Things in the northern region too offer interesting insights into the Makara line of thought. The race brings Gen Moses Ali, the elderly deputy premier whose word in West Nile counts, disaster preparedness minister Hillary Onek, deputy Speaker of Parliament Jacob Oulanyah and current vice chairman Sam Engola.
Mr Richard Todwong, the NRM deputy secretary general, is amused by the persistence of the contenders over the years, for the position. “In the past, I was a candidate and we had the same people running against each other. We had myself, the current contenders, Betty Akech and Ayena Odong. We need a vice chairman who can bring the region to the same footing with the rest of Uganda with NRM in terms of governance. We need an active vice chairman,” Mr Todwong said.

Suffice to note, Mr Museveni and NRM’s support in the north has increased. Mr Todwong observes that in the past, the two-decade-long armed conflict in the region could only breed hatred from the population. With the return of peace and recovery programmes, the gigantic support Dr Kizza Besigye enjoyed in 2001 and 2006 has since drastically dropped. In Acholi sub-region alone, NRM, which in the past failed to raise candidates in elective positions, now fields candidates for virtually all elective offices.
The resuscitation of NRM’s political life in the north could explain why leaders such as Mr Oulanyah are projecting themselves as party fanatics. Mr Oulanyah has been uncharacteristically generous in his praise of the President, a man he once chided, then as a firebrand UPC legislator. These days, he sometimes compares Mr Museveni to Jesus Christ, claiming that he is a messiah of sorts.

The race for the vice chairperson position in eastern region seems to attract less excitement with Mike Mukula, the incumbent still politically active. Central region and Buganda region too have taken on a low note.
If the thought lines of Prof Makara and other political observers familiar with the NRM party are anything to go by, that is, that there is a clear move for members to strategise and position themselves for a post-Museveni era, then the western and northern region vice chairperson race offers that insight.
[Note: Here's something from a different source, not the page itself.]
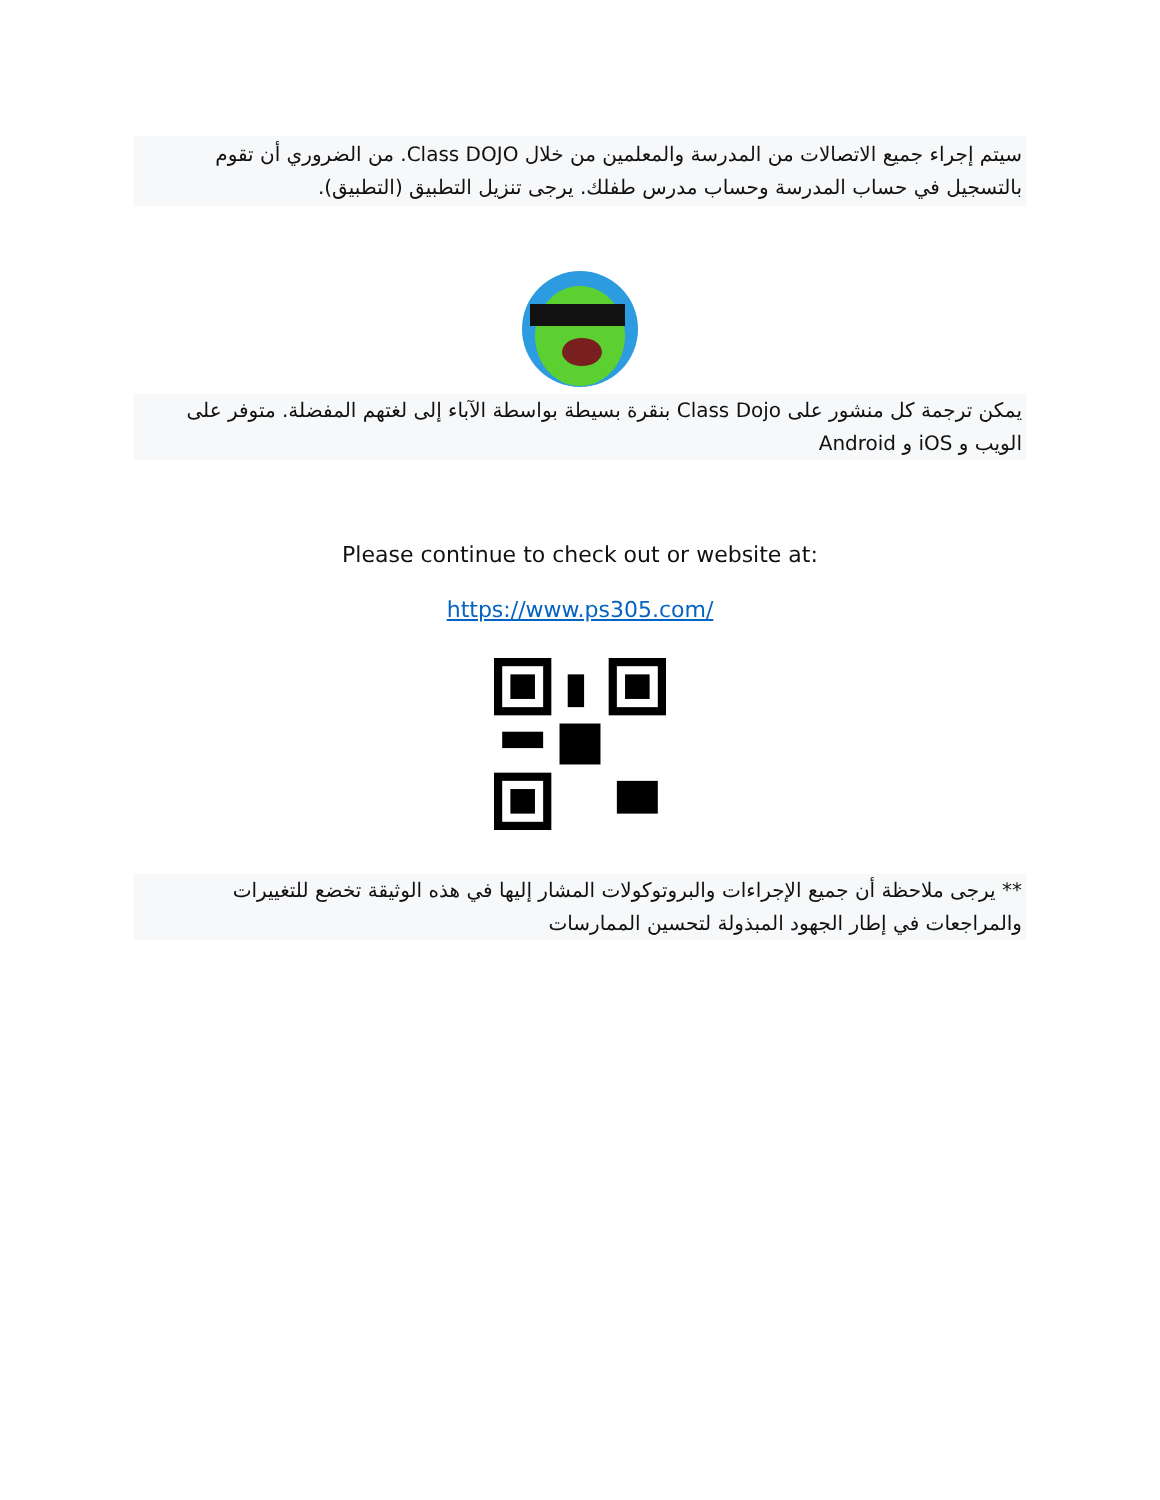سيتم إجراء جميع الاتصالات من المدرسة والمعلمين من خلال Class DOJO. من الضروري أن تقوم بالتسجيل في حساب المدرسة وحساب مدرس طفلك. يرجى تنزيل التطبيق (التطبيق).
يمكن ترجمة كل منشور على Class Dojo بنقرة بسيطة بواسطة الآباء إلى لغتهم المفضلة. متوفر على الويب و iOS و Android
Please continue to check out or website at:
https://www.ps305.com/
** يرجى ملاحظة أن جميع الإجراءات والبروتوكولات المشار إليها في هذه الوثيقة تخضع للتغييرات والمراجعات في إطار الجهود المبذولة لتحسين الممارسات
Anyone looking to succeed Mr Museveni looks at the NRM hierarchy as a platform. First, because the regional vice chairperson and national vice chairperson are elected by delegates, about 10,000 of them, from across the country.
That is a wide base.

If we are to believe the party’s word, the NRM has leadership structures that stretch as deep as each of Uganda’s 57,000 villages. It enjoys a massive majority in Parliament and district local councils. The party’s elective positions alone, from the 57,000 village NRM chairpersons and their attendant support political base (committees) gives up to the national level, with the multiplier effect, secures one at least one million votes before even polling day. The thirst for the NRM vice chairperson position, after the secretary general was made appointive, is therefore a game of strategy in Museveni’s succession queue. Or so we think?